Saturday, September 16, 2017

Mengenal sosok Pak Sakera Metatu

Bapak Miskan, 66 Tahun,  pelaku seni dendang bhirawa,  yang biasa dipanggil Pak Sakera 




Setelah mengenalkan Dendang Bhirawa, dan beberapa tokoh yang giat dalam berkesenian dan mentas bersama Dendang Bhirawa. Pada kesempatan kali ini bertemu dengan Pak Sakeranya Dendang Bhirawa.

* Daftar Data *
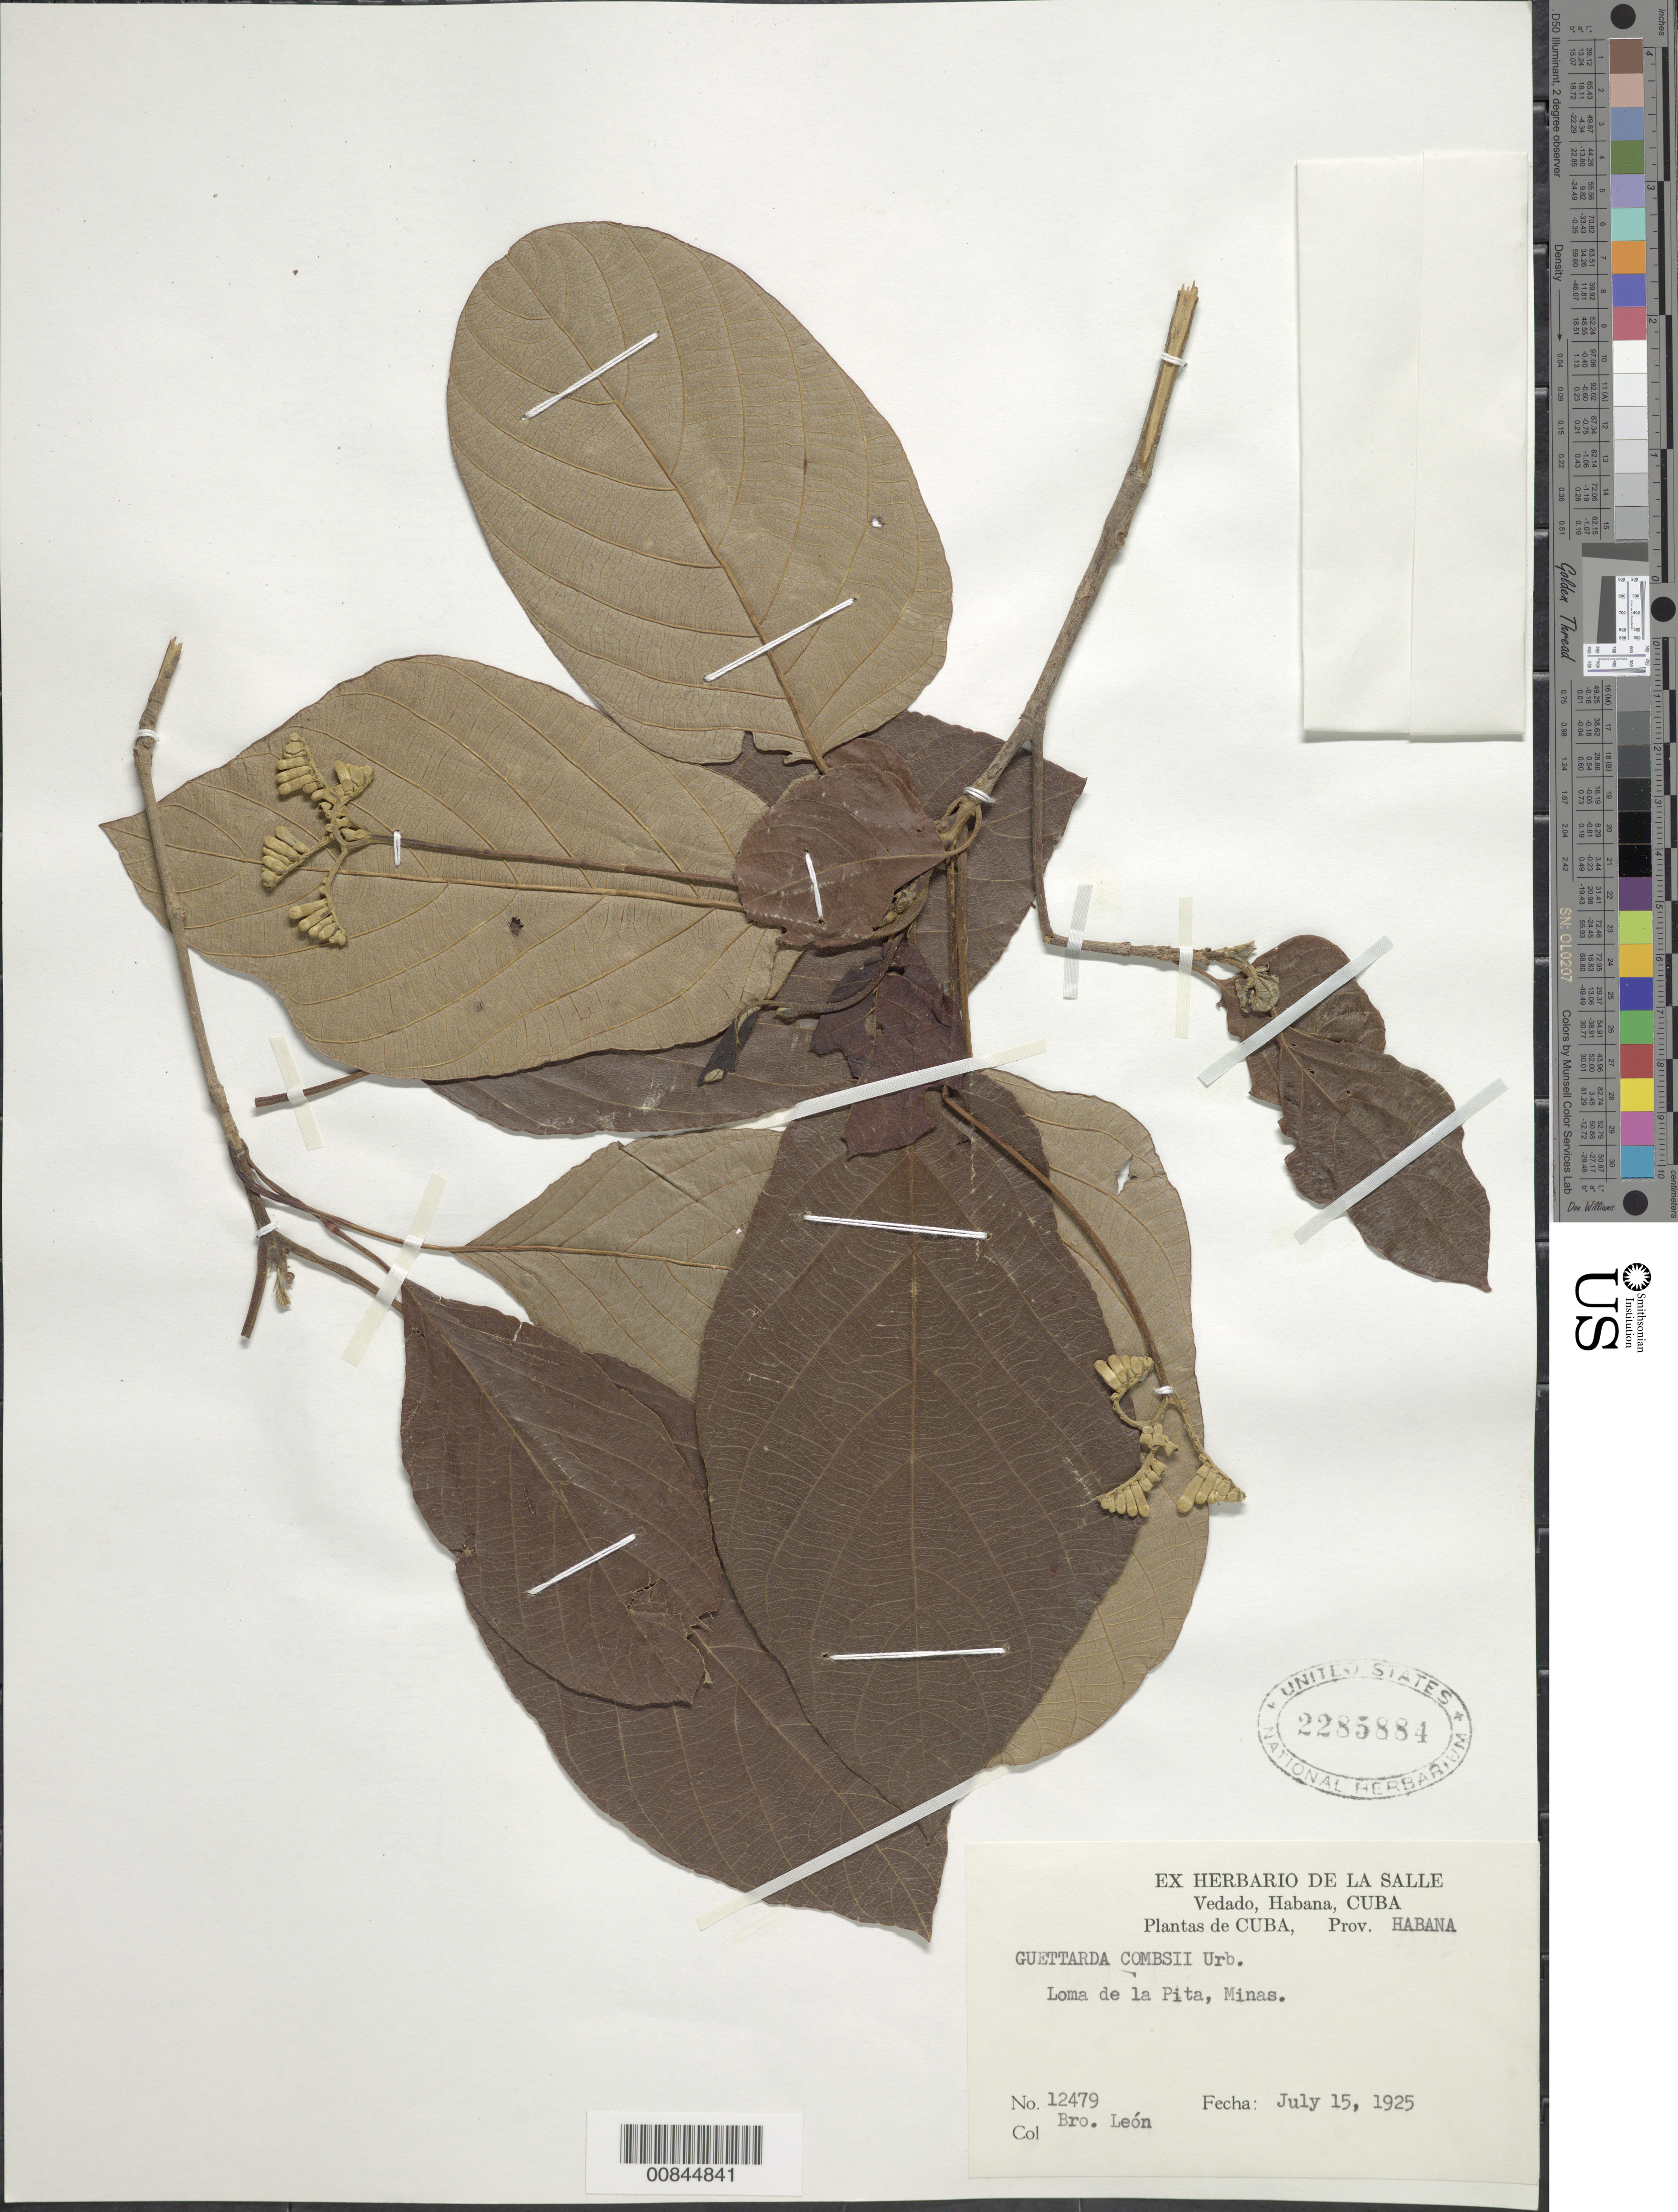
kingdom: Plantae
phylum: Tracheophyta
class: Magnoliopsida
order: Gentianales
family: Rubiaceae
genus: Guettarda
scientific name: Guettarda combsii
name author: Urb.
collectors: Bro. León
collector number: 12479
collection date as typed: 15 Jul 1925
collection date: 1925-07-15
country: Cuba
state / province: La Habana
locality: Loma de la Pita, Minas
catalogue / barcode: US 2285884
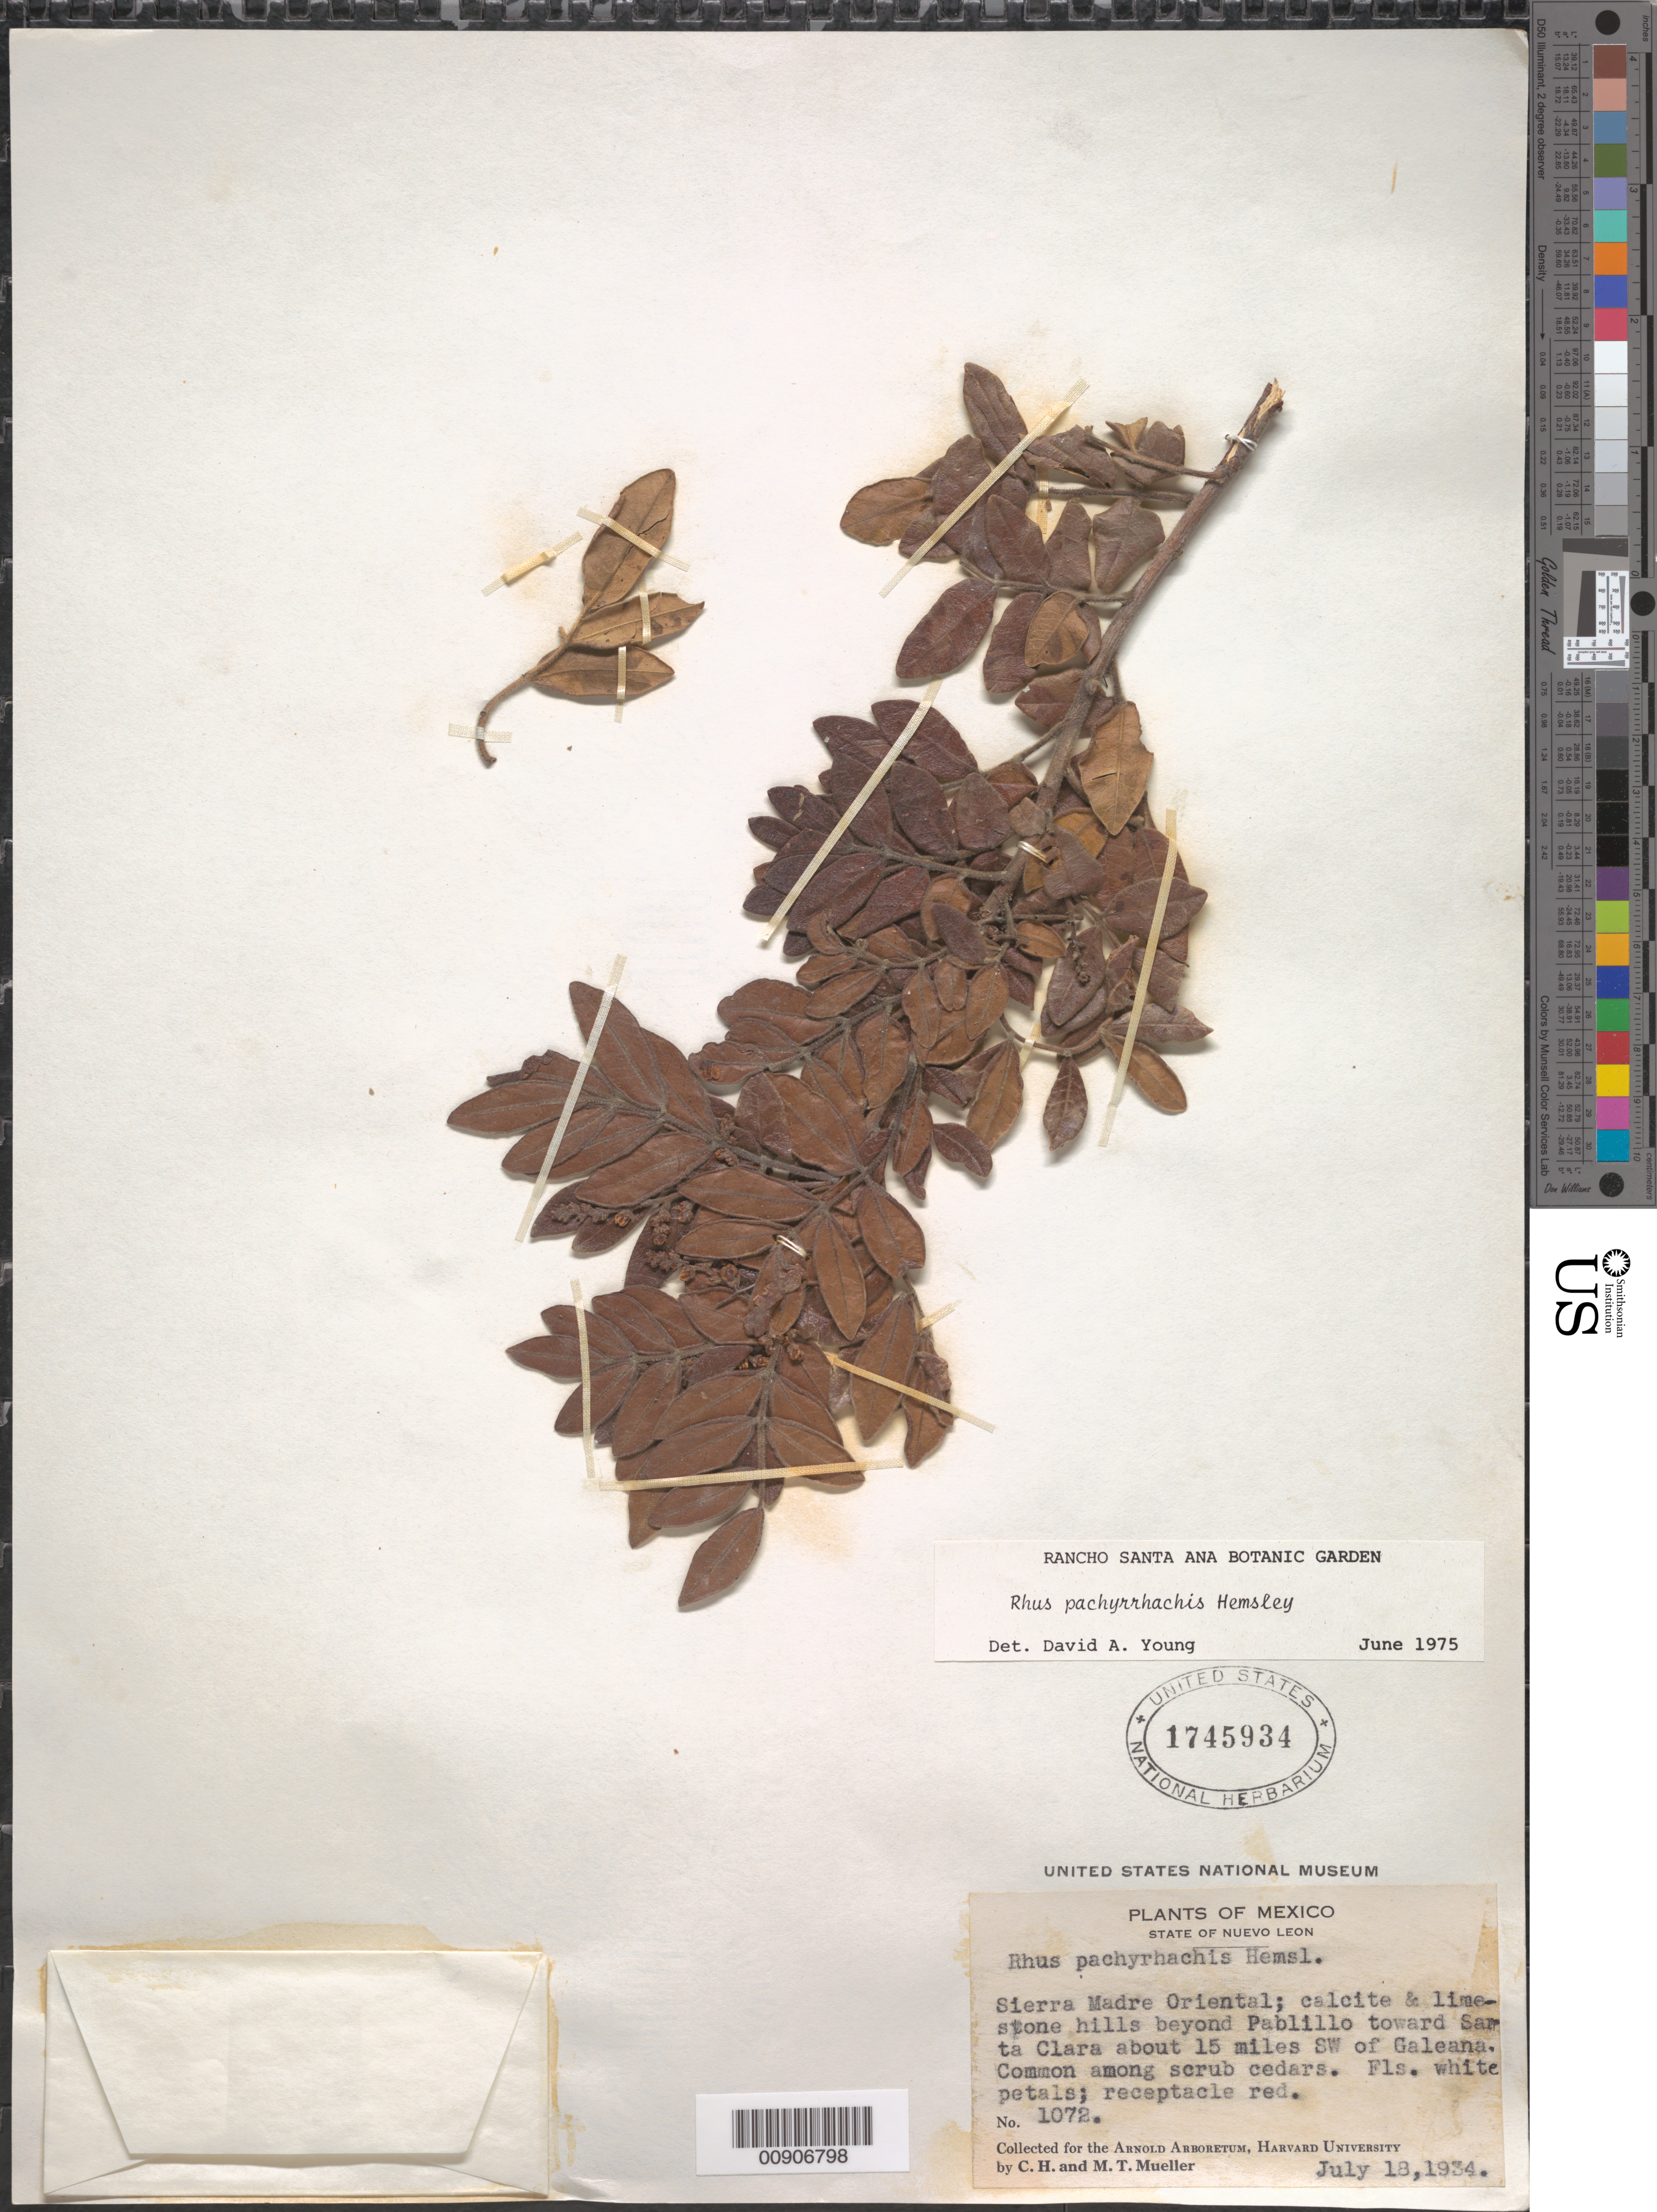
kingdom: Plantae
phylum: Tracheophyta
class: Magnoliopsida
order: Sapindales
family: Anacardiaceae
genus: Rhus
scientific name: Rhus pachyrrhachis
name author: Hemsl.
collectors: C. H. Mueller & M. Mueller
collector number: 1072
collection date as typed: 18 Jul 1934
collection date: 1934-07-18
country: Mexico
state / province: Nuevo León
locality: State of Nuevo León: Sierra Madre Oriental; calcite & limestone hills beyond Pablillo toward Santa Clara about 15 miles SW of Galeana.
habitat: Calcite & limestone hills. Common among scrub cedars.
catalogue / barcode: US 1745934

* Uraian Tugas *
Terjemahkan kalimat "Pada kesempatan kali ini bertemu dengan Pak Sakeranya Dendang Bhirawa." dari kutipan tentang Pak Sakera ke dalam bahasa Inggris. Materi tersebut diambil dari sumber yang berbeda.

* Contoh Penyelesaian *
On this occasion, we meet the Pak Sakera of Dendang Bhirawa.